Dès son ouverture, les enjeux territoriaux au cœur du premier long-métrage du chilien Felipe Gálvez Haberle, prix de la critique internationale au Certain Regard du dernier festival de Cannes, sont exposés par des barbelés entrecoupant de manière purement arbitraire et surtout aberrante l’immensité vierge et naturelle des espaces fordiens de la Terre de feu du sud du Chili.
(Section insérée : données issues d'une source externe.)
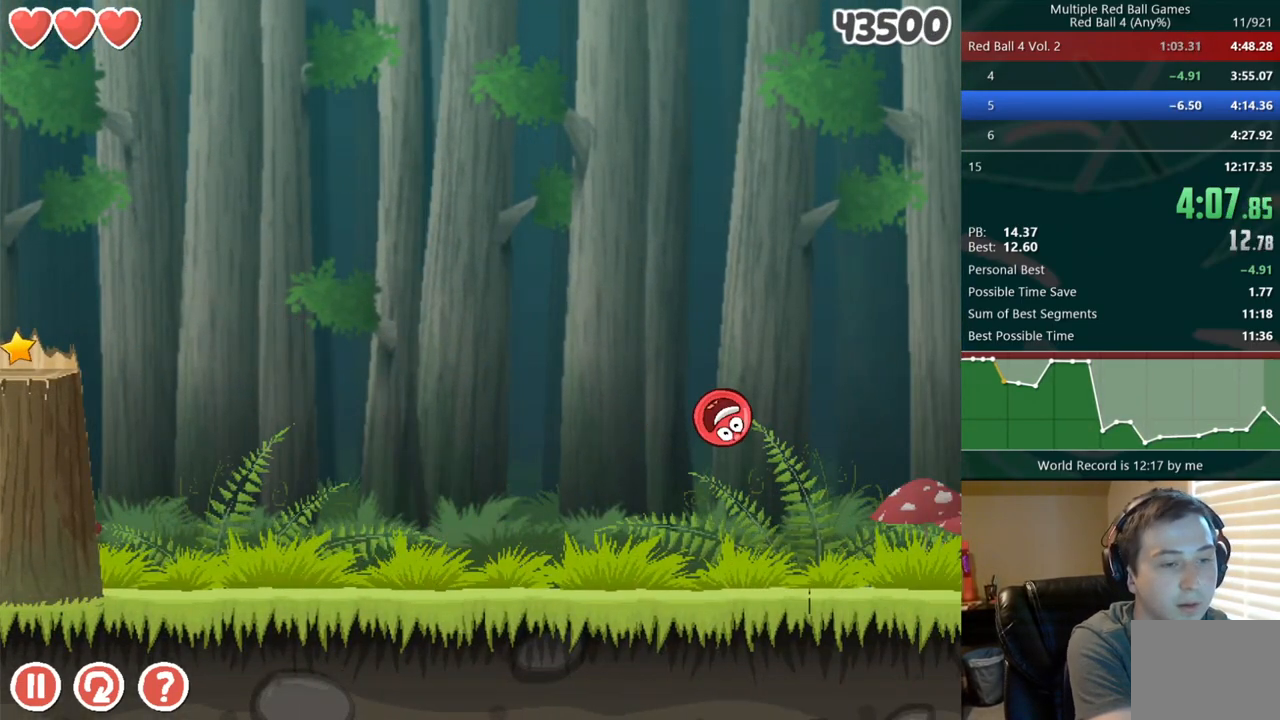
{"keys": ["right"], "events": []}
Nous sommes en 1901, l’absence et le silence sont rois, la population autochtone indienne est dispersée, et le riche propriétaire de ces terres, José Menendez,  dont on ne saura jamais réellement l’origine de ces acquisitions obscures souhaite « nettoyer ses terres » et ouvrir une voie d’accès vers l’Atlantique dans une « chasse à l’indien » menée par trois cavaliers au relent apocalyptique : le cow-boy anglais ex-soldat britannique, le yankee moustachu et « le métisse », mi-chilien mi-indien, source de conflit (« on ne saura jamais sur qui il tire »), lui qui s’oppose en silence et au perçant de son regard noir à la décadence et la violence décérébrée des deux occidentaux. De ces grands plans larges à la tonitruance de sa bande-son (formidablement composée par Harry Allouche), la mise en scène se pare de touches kubrickiennes lorsque Gálvez arrive à saisir l’importance de l’enjeu, cette guerre terrienne complètement étrangère aux autochtones (« les Indiens ne comprennent rien à la propriété ») prenant alors une importance absurde dans ces paysages vierges de civilisation où se bagarrent littéralement des damnés édentés, abandonnés (on pense à cette scène avec des argentins, et ce concours de bras-de fer et de lutte) qui dans leur perdition espèrent retrouver une forme de grandeur en s’imposant sur le rien, cette nature immuable, magistralement dominatrice, filmée en aquarelle, dont le concept même de propriété est un non-sens. La photographie picturale atypique, granuleuse, offre une dualité saisissante, tout comme sa mise en scène, ses plans larges sur les terres sauvages font face à la petitesse et la cupidité des hommes, la sérénité des indiens (notamment celle du métisse, et cette très belle scène du regard œil contre œil avec un cheval) à la déchéance blanche.

© Quijote Films

Une forme philosophique se dessine tout le long du film, nous rappelant instantanément Terrence Malick, et notamment l’ouverture de son premier film (Badlands) lorsque Martin Sheen en éboueur se propose de « manger le chien mort », sa carcasse retrouvée au bord d’une route. Cette séquence sera d’ailleurs un marqueur source du transcendantalisme malickien qui suivra toute sa filmographie. Et c’est ce même transcendantalisme que l’on retrouve chez Gálvez avec cette notion d’absorption de la matière, l’anglais McLennan racontera une expérience de survie durant laquelle lui et des camarades militaires ont dû manger leur cheval mort pour survivre, l’américain parlera lui de « manger la mer », jusqu’au final, où l’on apprendra les atrocités de ces trois cavaliers de l’horreur, qui ont empoisonné une baleine échouée afin d’exterminer une centaine d’indiens après qu’ils aient ingéré le mammifère infesté. Cette notion transcendantale frappante s’intègre logiquement au rapport lumineux de Gálvez à la notion de « territoire » à l’instar du grand manitou Ralph Walder Emerson, persuadé que l’humain est corrompu par les institutions et que son épanouissement ne peut passer que par l’indépendance des êtres. Et c’est bien là tout le message et l’enjeu des Colons, l’appropriation culturelle et terrienne effaçant l’autonomie des peuples, et donc, la destruction progressive et automatique de la balance nature/humain. En effet, en exemple de cette communion entre l’appropriation terrienne et culturelle, un bourgeois occidental s’émeut de la forme du crâne d’un indien, invectivant le fait qu’il devrait être tous « docteurs ou avocats », en commanditant leurs avenirs dans une assimilation coloniale vomitive.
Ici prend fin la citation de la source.